Bei einer Long-Position wird der Trailing Stop unterhalb des aktuellen Kurses platziert und bei steigenden Kursen nach oben angepasst. Fällt der Kurs anschließend auf den nachgezogenen Stoppreis zurück, wird die Order ausgelöst. Bei einem regulären Stop-Loss würde der ursprünglich festgelegte Stopkurs dagegen unverändert bleiben.
Trailing Stop vs. Trailing Stop-Limit
Bei einem einfachen Trailing Stop wird nach Erreichen oder Durchbrechen des Stoppreises eine Market Order ausgelöst, die zum nächsten verfügbaren Handelspreis ausgeführt wird.
Bei einem Trailing Stop-Limit hingegen wird die Order bei Erreichen des festgelegten Stoppreises in eine Limit Order umgewandelt. Dabei sind Stoppreis und Limitpreis zwei verschiedene Parameter: Der Stoppreis aktiviert die Order, der Limitpreis bestimmt den schlechtesten akzeptierten Ausführungspreis.
Die Ausführung einer Limit Order erfolgt nur zu dem angegebenen oder einem besseren Limitpreis. Das bietet eine gewisse Preisgrenze, birgt aber das Risiko, dass die Order unter bestimmten Marktbedingungen nicht ausgeführt wird.
Wann ist ein Trailing Stop sinnvoll?
Ein Trailing Stop kann besonders in Trendmärkten hilfreich sein. Entwickelt sich der Kurs über längere Zeit in die gewünschte Richtung, kann der Stop automatisch nachgezogen werden, ohne dass Anleger den Markt laufend beobachten und den Stop manuell anpassen müssen.
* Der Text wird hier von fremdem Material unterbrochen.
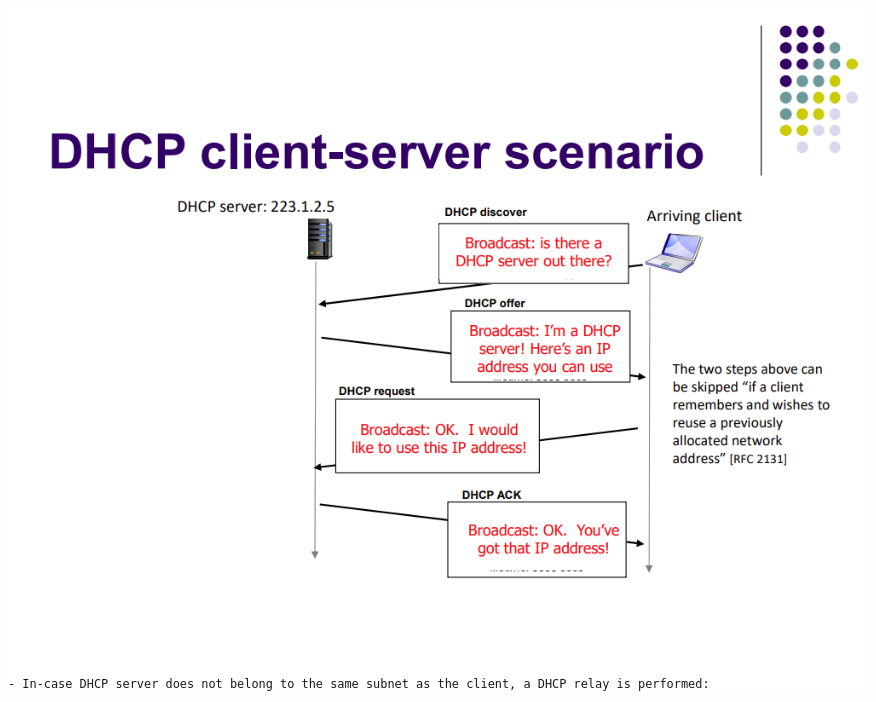 ![DHCP_model](DHCP_client-server_model.png)

	- In-case DHCP server does not belong to the same subnet as the client, a DHCP relay is performed:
Weniger geeignet ist ein Trailing Stop dagegen häufig in stark schwankenden Seitwärtsmärkten. Dort können normale Kursbewegungen ausreichen, um den Stop auszulösen, obwohl sich der übergeordnete Trend nicht verändert hat. Auch bei sehr kurzfristigen Handelsstrategien, illiquiden Wertpapieren, großen Spreads oder erwarteten Nachrichtenereignissen kann das Risiko einer unerwünschten Ausführung steigen.
Vor- und Nachteile des Trailing Stops
Ein Trailing Stop passt sich dynamisch günstigen Kursen an, lässt Gewinne zunächst weiterlaufen und kann helfen, bereits erzielte Gewinne teilweise zu sichern. Zudem spart er Zeit, da der Markt nicht ständig beobachtet werden muss. Dieser Ordertyp fördert auch eine disziplinierte Handelsweise, da er impulsives Handeln vermeiden und eine klare Ausstiegsstrategie unterstützen kann. Zudem hilft er, das Risiko besser zu steuern – ein entscheidender Faktor jeder Anlagestrategie.
Wichtig ist, den Abstand weder zu eng noch zu weit zu setzen. Ein zu enger Abstand könnte durch alltägliche Schwankungen ausgelöst werden, während ein zu weiter Abstand größere Verluste oder verpasste Gewinne zur Folge haben könnte. Die Herausforderung besteht darin, den optimalen Abstand in einem sich ständig verändernden Markt zu finden.